From: Alex Williamson <alex.williamson@redhat.com>
To: Kirti Wankhede <kwankhede@nvidia.com>
Cc: "Zhengxiao.zx@Alibaba-inc.com" <Zhengxiao.zx@Alibaba-inc.com>,
"Tian, Kevin" <kevin.tian@intel.com>,
"Liu, Yi L" <yi.l.liu@intel.com>,
"cjia@nvidia.com" <cjia@nvidia.com>,
"kvm@vger.kernel.org" <kvm@vger.kernel.org>,
"eskultet@redhat.com" <eskultet@redhat.com>,
"Yang, Ziye" <ziye.yang@intel.com>,
"qemu-devel@nongnu.org" <qemu-devel@nongnu.org>,
"cohuck@redhat.com" <cohuck@redhat.com>,
"shuangtai.tst@alibaba-inc.com" <shuangtai.tst@alibaba-inc.com>,
"dgilbert@redhat.com" <dgilbert@redhat.com>,
"Wang, Zhi A" <zhi.a.wang@intel.com>,
"mlevitsk@redhat.com" <mlevitsk@redhat.com>,
"pasic@linux.ibm.com" <pasic@linux.ibm.com>,
"aik@ozlabs.ru" <aik@ozlabs.ru>,
"eauger@redhat.com" <eauger@redhat.com>,
"felipe@nutanix.com" <felipe@nutanix.com>,
"jonathan.davies@nutanix.com" <jonathan.davies@nutanix.com>,
Yan Zhao <yan.y.zhao@intel.com>,
"Liu, Changpeng" <changpeng.liu@intel.com>,
"Ken.Xue@amd.com" <Ken.Xue@amd.com>
Subject: Re: [PATCH v9 Kernel 2/5] vfio iommu: Add ioctl defination to get dirty pages bitmap.
Date: Wed, 4 Dec 2019 23:40:12 -0700 [thread overview]
Message-ID: <20191204234012.25f6159e@x1.home> (raw)

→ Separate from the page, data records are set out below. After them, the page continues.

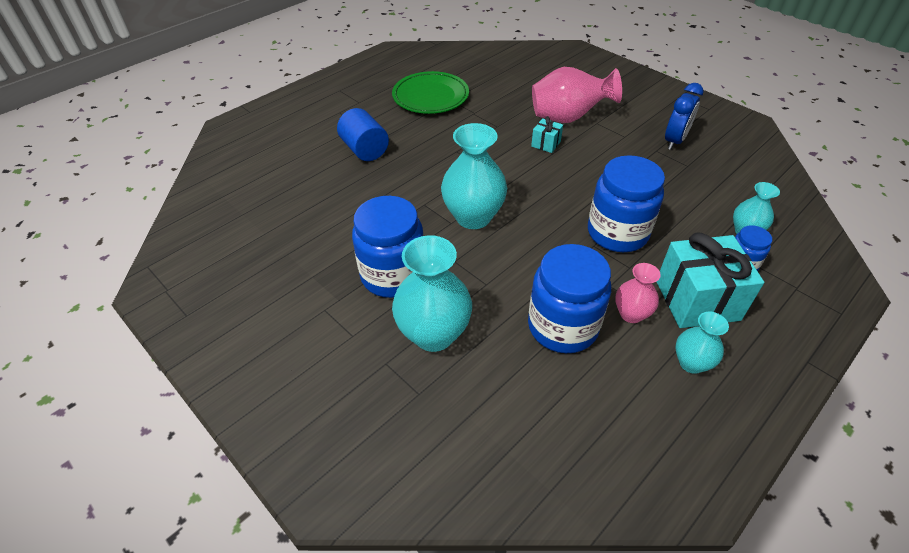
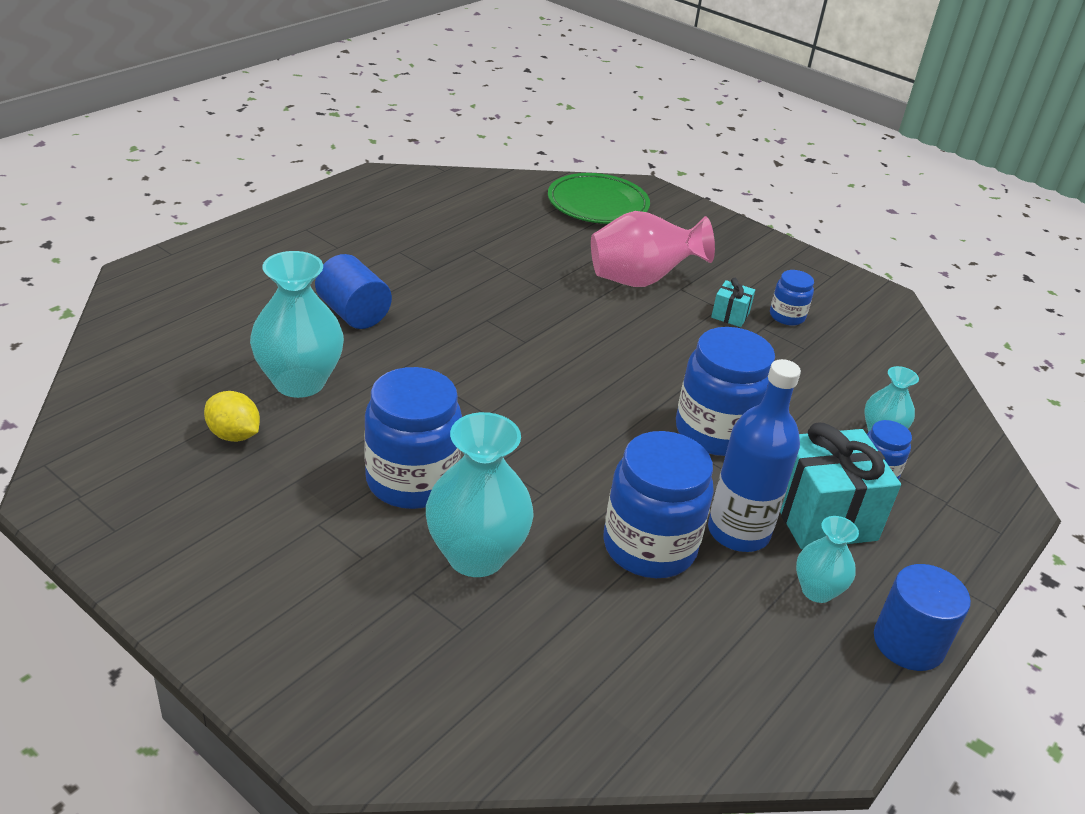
camera: 10 degrees left, 10 degrees down
green plate [392,71,469,114] -> green plate moved to [548,173,650,224]
turquoise vase [441,123,507,229] -> turquoise vase moved to [250,251,344,398]
turquoise gift [531,116,563,153] -> turquoise gift moved to [711,278,755,327]
pink vase [615,263,661,323] -> blue bottle [708,359,801,552]
blue clock [665,83,704,150] -> blue jar [770,270,814,326]
none -> yellow lemon [204,391,260,442]
none -> blue cylinder [874,564,971,671]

In-Reply-To: <77538a77-91ec-8a60-1f87-3fc18bd1cfe4@nvidia.com>
On Thu, 5 Dec 2019 11:49:00 +0530
Kirti Wankhede <kwankhede@nvidia.com> wrote:
> On 12/5/2019 11:26 AM, Alex Williamson wrote:
> > On Thu, 5 Dec 2019 11:12:23 +0530
> > Kirti Wankhede <kwankhede@nvidia.com> wrote:
> >
> >> On 12/5/2019 6:58 AM, Yan Zhao wrote:
> >>> On Thu, Dec 05, 2019 at 02:34:57AM +0800, Alex Williamson wrote:
> >>>> On Wed, 4 Dec 2019 23:40:25 +0530
> >>>> Kirti Wankhede <kwankhede@nvidia.com> wrote:
> >>>>
> >>>>> On 12/3/2019 11:34 PM, Alex Williamson wrote:
> >>>>>> On Mon, 25 Nov 2019 19:57:39 -0500
> >>>>>> Yan Zhao <yan.y.zhao@intel.com> wrote:
> >>>>>>
> >>>>>>> On Fri, Nov 15, 2019 at 05:06:25AM +0800, Alex Williamson wrote:
> >>>>>>>> On Fri, 15 Nov 2019 00:26:07 +0530
> >>>>>>>> Kirti Wankhede <kwankhede@nvidia.com> wrote:
> >>>>>>>>
> >>>>>>>>> On 11/14/2019 1:37 AM, Alex Williamson wrote:
> >>>>>>>>>> On Thu, 14 Nov 2019 01:07:21 +0530
> >>>>>>>>>> Kirti Wankhede <kwankhede@nvidia.com> wrote:
> >>>>>>>>>>
> >>>>>>>>>>> On 11/13/2019 4:00 AM, Alex Williamson wrote:
> >>>>>>>>>>>> On Tue, 12 Nov 2019 22:33:37 +0530
> >>>>>>>>>>>> Kirti Wankhede <kwankhede@nvidia.com> wrote:
> >>>>>>>>>>>>
> >>>>>>>>>>>>> All pages pinned by vendor driver through vfio_pin_pages API should be
> >>>>>>>>>>>>> considered as dirty during migration. IOMMU container maintains a list of
> >>>>>>>>>>>>> all such pinned pages. Added an ioctl defination to get bitmap of such
> >>>>>>>>>>>>
> >>>>>>>>>>>> definition
> >>>>>>>>>>>>
> >>>>>>>>>>>>> pinned pages for requested IO virtual address range.
> >>>>>>>>>>>>
> >>>>>>>>>>>> Additionally, all mapped pages are considered dirty when physically
> >>>>>>>>>>>> mapped through to an IOMMU, modulo we discussed devices opting in to
> >>>>>>>>>>>> per page pinning to indicate finer granularity with a TBD mechanism to
> >>>>>>>>>>>> figure out if any non-opt-in devices remain.
> >>>>>>>>>>>>
> >>>>>>>>>>>
> >>>>>>>>>>> You mean, in case of device direct assignment (device pass through)?
> >>>>>>>>>>
> >>>>>>>>>> Yes, or IOMMU backed mdevs. If vfio_dmas in the container are fully
> >>>>>>>>>> pinned and mapped, then the correct dirty page set is all mapped pages.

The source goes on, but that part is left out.